** Start of Excerpted text **

Sure, Southern Baptists have their quirks. They would admit as much—I suppose I should say we would admit as much.
But man, every time I gather together with other Southern Baptists from around the world at the Southern Baptist Convention’s annual meeting, I remember why I’m thankful for Southern Baptists. I love Southern Baptists because:
Southern Baptists’ commitment to world evangelization through the International Mission Board, the North American Mission Board, and the outreach work of each individual local church is humbling and brings me so much joy.
I love walking past the IMB and NAMB’s booths on the exhibit hall floor at the annual meeting each year, seeing dozens of people hanging out, praying with one another, and swapping stories of mission work on the field.
Make fun of Southern Baptists’ fashion sense or whatever else you’d like. One thing is clear: they want as many people as possible to experience eternity with Jesus. Who cares if they wear socks with sandals sometimes?
If you aren’t a Christian, you probably aren’t aware of the ways Southern Baptists have fought among themselves over the years. If you are a Christian, you may think that all Southern Baptists ever do is fight among themselves. If you have studied Southern Baptist history, you will see that Southern Baptists are imperfect followers of Jesus like every one else, and they are made up of people who hold a variety of theological and methodological views.
Yet, despite small quibbles and massive battles throughout their history, Southern Baptists persist. I am convinced this is because, despite whatever sin or differences Satan may want to use to quell the work of the Southern Baptists, God has seen fit to deliver them by his grace by the reconciling, unifying power of the Holy Spirit.
The only reason Southern Baptists exist after all these years is because amidst their sometimes-glaring inadequacies, they ultimately want God to be glorified, not themselves.
Like most Christians, my prayer life can be inconsistent. One month, I may make 20 minutes to pray every single day, and the next month I may struggle to spend 20 minutes in a given week.
Every single time I come to the Southern Baptist Convention annual meeting, I am encouraged in my prayer life. I see attendees praying with people on the street, praying with each other at exhibitor booths, and spending significant amounts of time in the main sessions praying for the unreached around the world and in local communities.
Gathering together with other Southern Baptists encourages me in my prayer life because Southern Baptists are serious about prayer. Their love for prayer points to a posture of humility that says, “I know I can’t control the winds and rains that may come in life, but I know God can.” Such humility is so attractive and refreshing.
So, say whatever you want about Southern Baptists. Say they fight too much. Say they don’t have fashion sense. Say they need to get with the times.
Say whatever you want, but don’t doubt their love for the world, their love for the Church, or their love for the Lord.

** End of Excerpted text **
** Start of Rows **

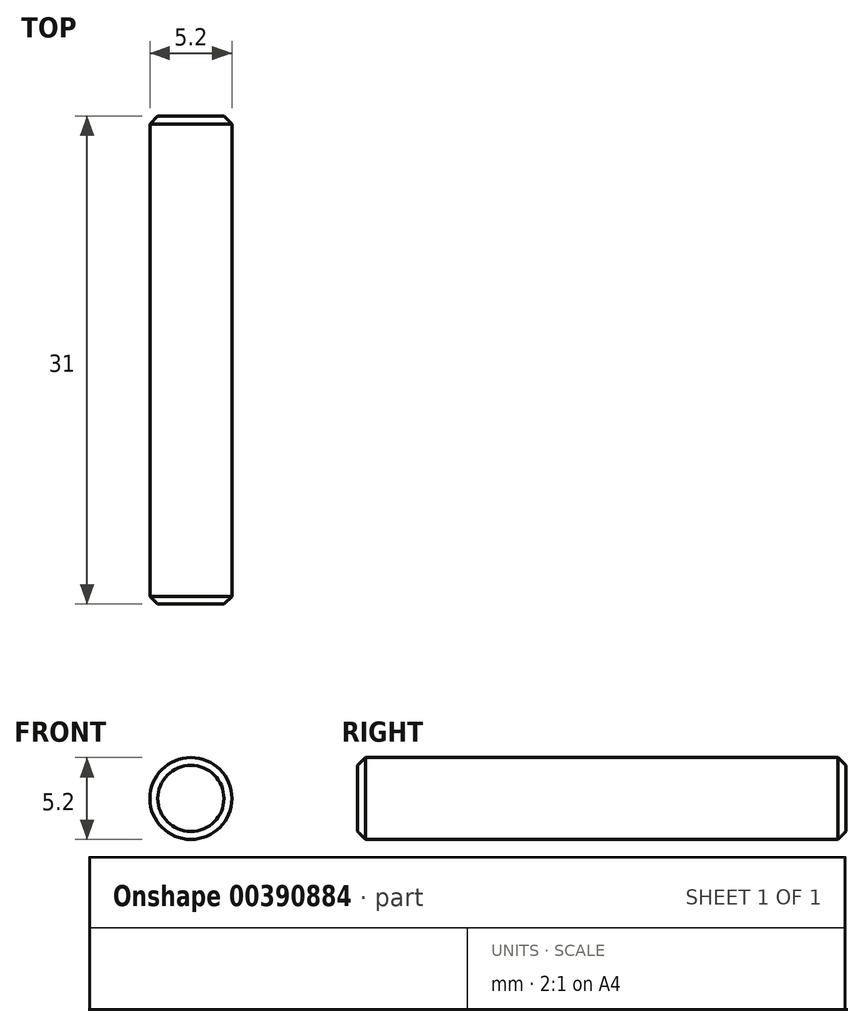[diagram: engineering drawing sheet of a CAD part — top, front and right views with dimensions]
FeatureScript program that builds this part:
annotation { "Feature Type Name" : "Feature", "Feature Type Description" : "" }
export const myFeature = defineFeature(function(context is Context, id is Id, definition is map)
    precondition{}
    {
        {
            var Q0;
            Q0=qCreatedBy(makeId("Front.planeOp"),FACE);
            var sketch = newSketch(context, id + "F0", { "sketchPlane" : qUnion([Q0])});
            skCircle(sketch, "E0", {"center": v(0, 0) * mm, "radius": 2.6 * mm});
            skSolve(sketch);
        }
        {
            var Q0;
            Q0 = qSketchRegion(id + "F0", true);
            extrude(context, id + "F1", {"entities" : qUnion([Q0]), "endBound" : BoundingType.SYMMETRIC, "depth" : 31 * mm});
        }
        {
            var Q0;
            Q0=makeQuery(id+"F1.opExtrude","CAP_EDGE",EDGE,{"disambiguationData":[OSD([sQuery(id+"F0.wireOp",EDGE,"E0")])],"isStart":false});
            var Q1;
            Q1=makeQuery(id+"F1.opExtrude","CAP_EDGE",EDGE,{"disambiguationData":[OSD([sQuery(id+"F0.wireOp",EDGE,"E0")])],"isStart":true});
            chamfer(context, id + "F2", {"entities" : qUnion([Q0, Q1]), "width" : .5 * mm, "tangentPropagation" : true});
        }
    });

** End of Rows **

**The request:** From the essay on Southern Baptists, extract the passage from "Yet, despite small" to "a given week." word for word. The design file records have no connection to the essay on Southern Baptists.

**Completed exercise:**
Yet, despite small quibbles and massive battles throughout their history, Southern Baptists persist. I am convinced this is because, despite whatever sin or differences Satan may want to use to quell the work of the Southern Baptists, God has seen fit to deliver them by his grace by the reconciling, unifying power of the Holy Spirit.
The only reason Southern Baptists exist after all these years is because amidst their sometimes-glaring inadequacies, they ultimately want God to be glorified, not themselves.
Like most Christians, my prayer life can be inconsistent. One month, I may make 20 minutes to pray every single day, and the next month I may struggle to spend 20 minutes in a given week.